The Juneau school board on Tuesday heard plans to create a Tlingit Language Revitalization Task Force.
Ted Wilson, Director of Teaching and Learning Support, presented the idea to the board at its regular meeting at Juneau-Douglas High School Tuesday evening.
Wilson explained he worked with Barbara Cadiente-Nelson, Juneau School District Indian Studies Program Coordinator, Hans Chester, JSD Indian Studies Cultural Specialist and Jessica Chester, JSD Tlingit Culture, Language &Literacy (TCLL) teacher, on who would be on the task force and the hopeful outcomes.
Joining those four on the task force could potentially be: one or two school board members and one elementary, one middle school and one high school principal. It will also include representation from Sealaska Heritage Institute, Goldbelt Heritage Foundation, Central Council of the Tlingit and Haida Indian Tribes of Alaska, Douglas Indian Association, Association for the Education of Young Children Southeast Alaska, University of Alaska Southeast and Tlingit Readers Inc.
School Board President Brian Holst questioned the size of the force and added that for it to be successful, outside support will be needed.
“The (force) seems too large to be efficient,” Holst said. “This (language revitalization plan) may be very powerful, but how will (the district) pay for it?”
Wilson said the task force will have to work with its Alaska Native partners — namely Goldbelt — on securing language grants to help contribute to the program. He also added that UAS has an adult Tlingit language program for adults and he would like to see the school reach out to them.
Board clerk Andi Story suggested that the task force reach out to parents and businesses for involvement in the implementation of the program. Wilson said the group would contact parents, but on the business end he “would have to think about that kind of recruitment.”
Wilson said he hopes the first meeting will help hash out details.
“One of the items we discussed at length when we talked about the first task force meeting is that we have to assume members will want to have discussion about outcomes,” Wilson said. “Some of those outcomes may need to be adjusted.”
The outcomes of the task force were outlined in a comprehensive community plan that includes: Áak’w (Auke Bay) and T’aakú (Taku Bay) Kwáan clans connections; home to school language connections; getting inventory from current community resources from speakers, language learners and curriculum; conducting a survey to determine the best practices in language teaching and learning; identify/commission a pre-K to 12 systemic plan for place-based student instruction; and develop a logic model for plan implementation.

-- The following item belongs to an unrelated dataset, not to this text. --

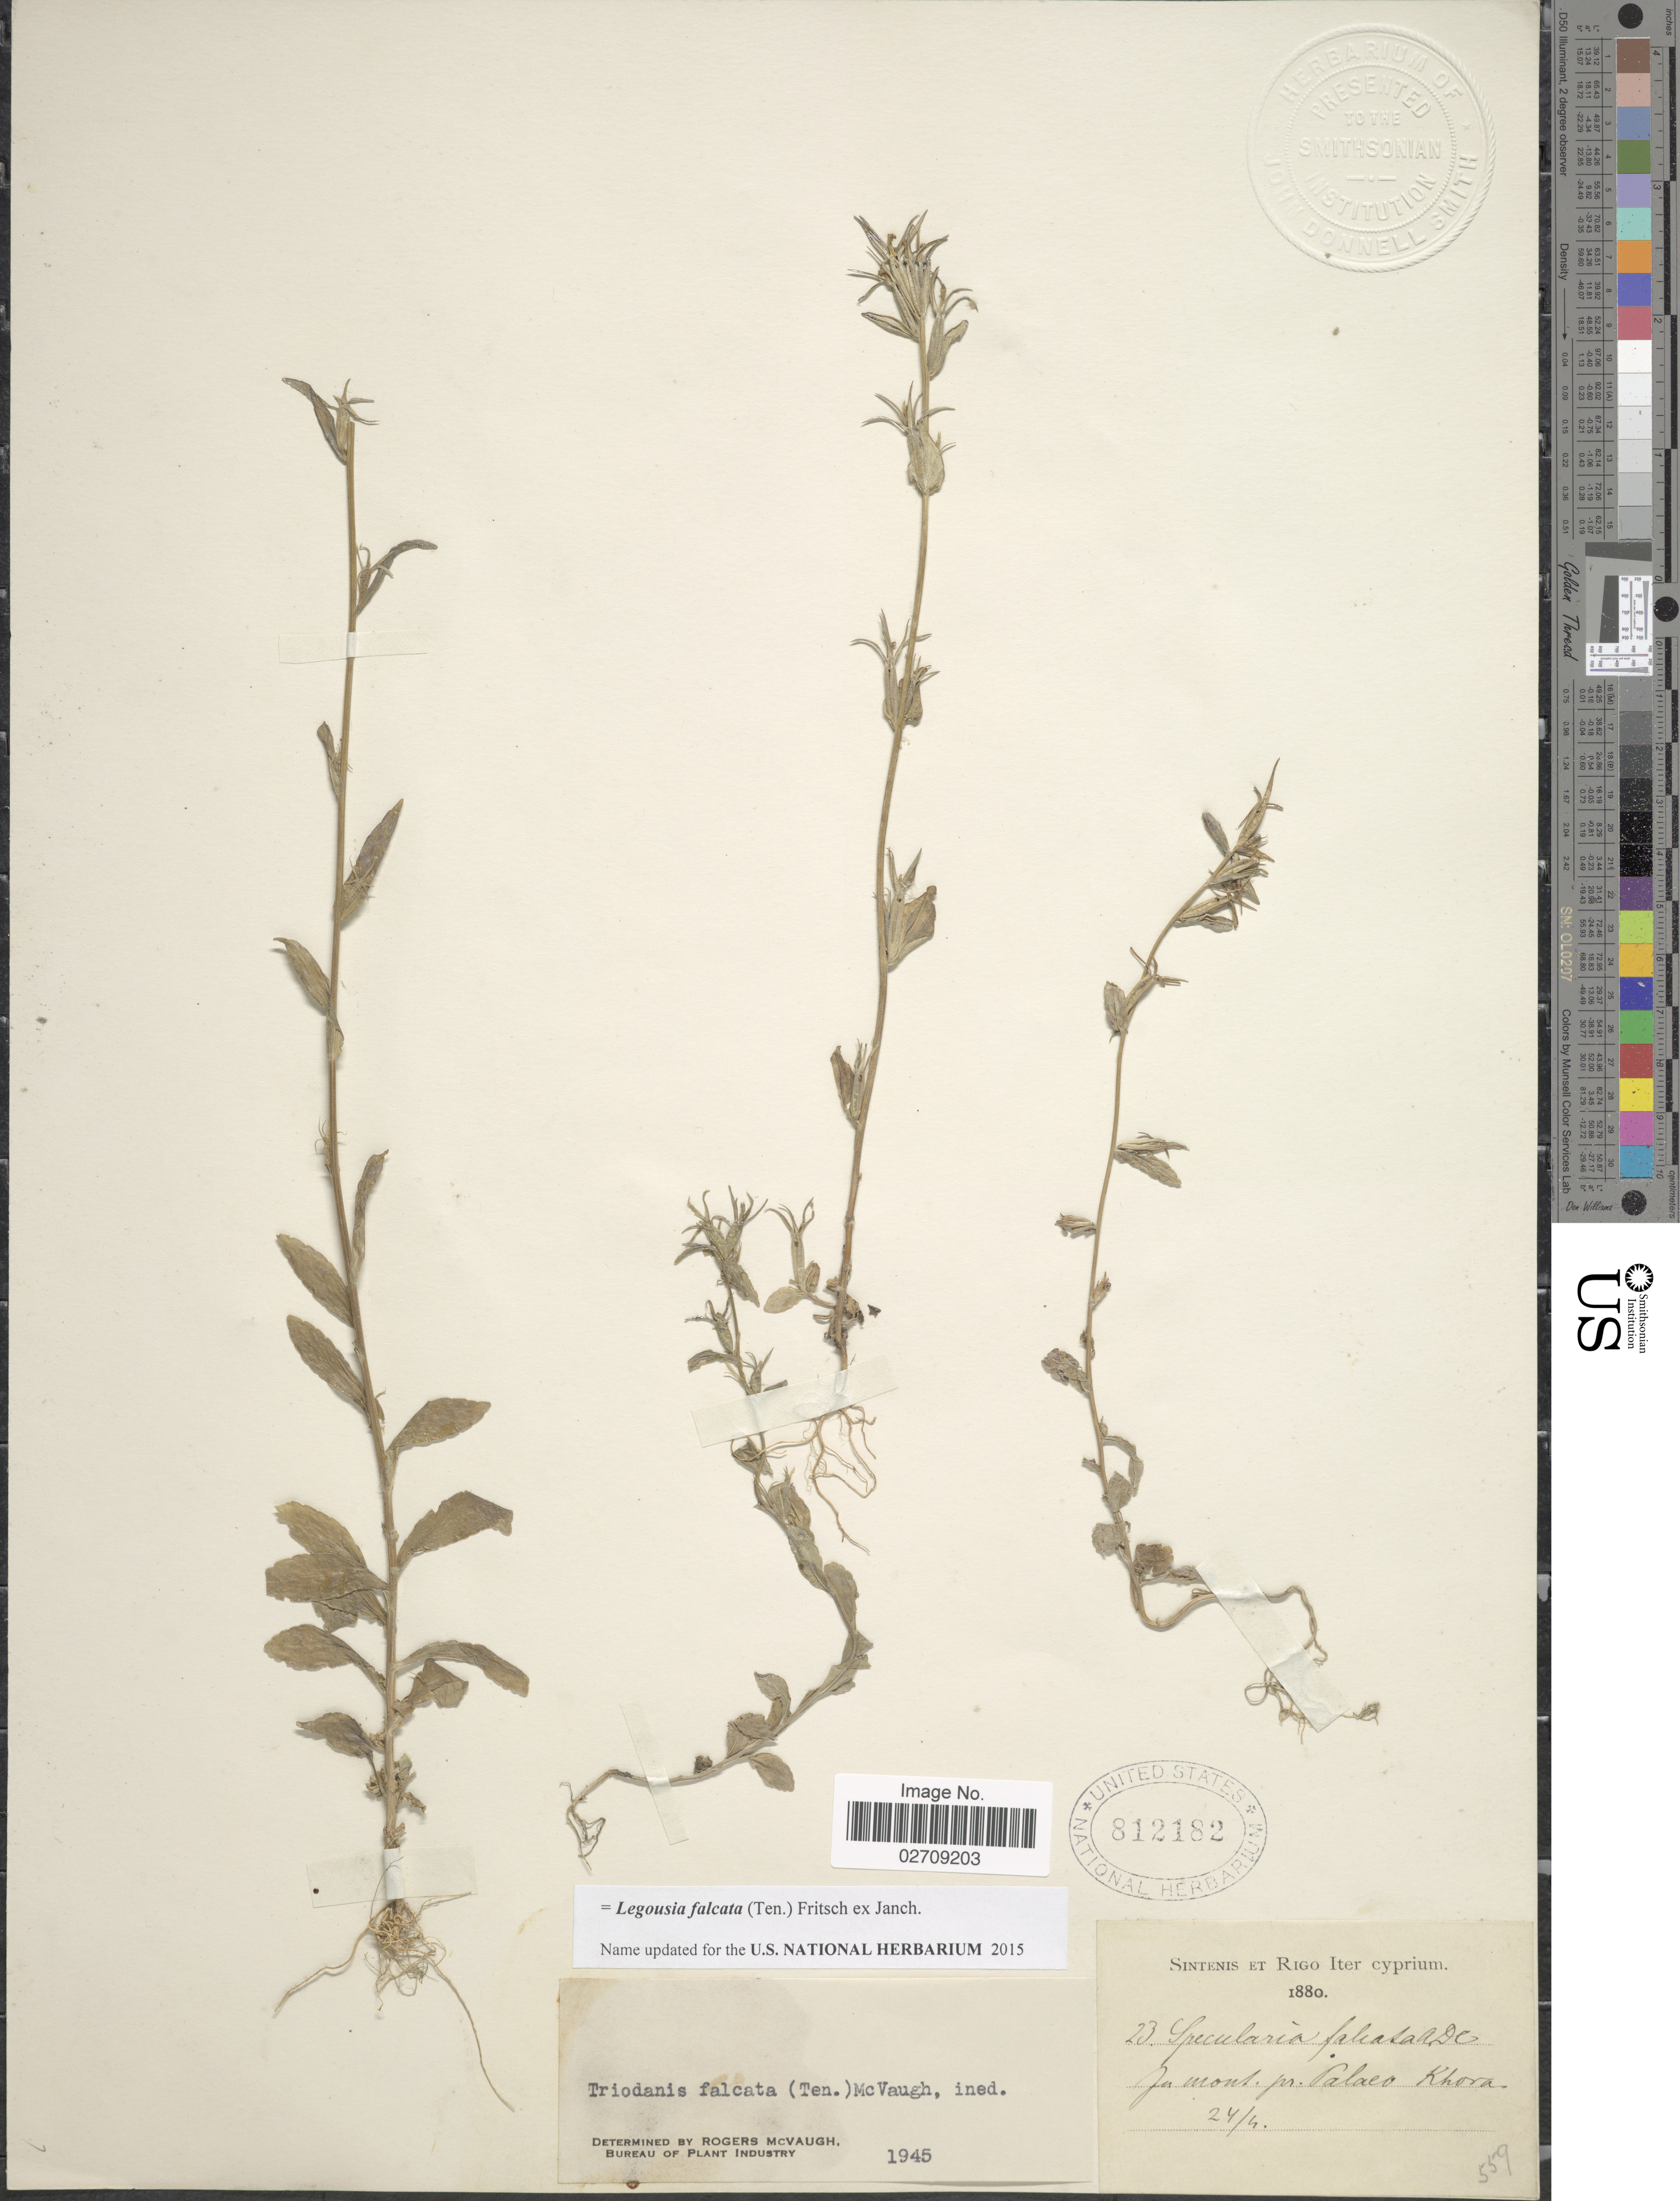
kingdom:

Board member Steve Whitney added that while the goal list seems like a lot, if the district can achieve one of them, it should be considered a success.
“The goal should be to implement one of these programs,” Whitney said.
The task force will last for six months with monthly meetings starting Sept. 12 and concluding Feb. 13, 2019. The task force will present to the school board at the completion of the program.
Religious, governmental and other institutions suppressed Alaska Native languages during the 19th and 20th centuries, causing their decline. The Alaska Native Languages Center at the University of Alaska Fairbanks recognizes 20 distinct Alaska Native languages. Of those, one has no fluent speakers; another has only one fluent speaker who is more than 90 years old. All are considered threatened.
Efforts have been made in Juneau to revitalize the Tlingit, Haida and Tshimshian languages, including a language grant of nearly $1 million to SHI. The “Tlingit Language Flowing Through Generations: A Region wide Approach to Language Revitalization” grant was given for a language workshop called “Honoring Our Ancestors, Teaching Our Language.”
New science curriculum
The Board of Education unanimously approved a new science curriculum for the middle and high school during its meeting.
Board member Jeff Short brought up that anonymous email public comment was given. Five people did have concerns that the program may not seem to be that challenging, but Thunder Mountain High School science teacher Kathleen Galau assured the board that the curriculum will present solid coursework for the students.
“I would say this curriculum is much more challenging than the prior curriculum,” Galau said. “It is much broader and deeper than it was before.”
Galau explained that the new curriculum will be “STEM-rich” and will involve using experiences and reason in problem solving. STEM stands for Science, Technology, Engineering and Mathematics. Galau added that the teachers —all who have reviewed and approved the curriculum — are up to the duty of teaching it.
“The teachers are very receptive to kicking it up to make it more challenging whenever we have the opportunity,” Galau said.
Galau also added that the curriculum will involve a lot of concept building. She also said she would like to somehow get in contact with the members of the public who had concerns about the curriculum so she could speak to them about it.
School board Vice President Josh Keaton was not shy about his support of the curriculum.
“I love this,” Keaton said. “We are ahead of the game. Our initiative here will be what the Alaska science curriculum should be.”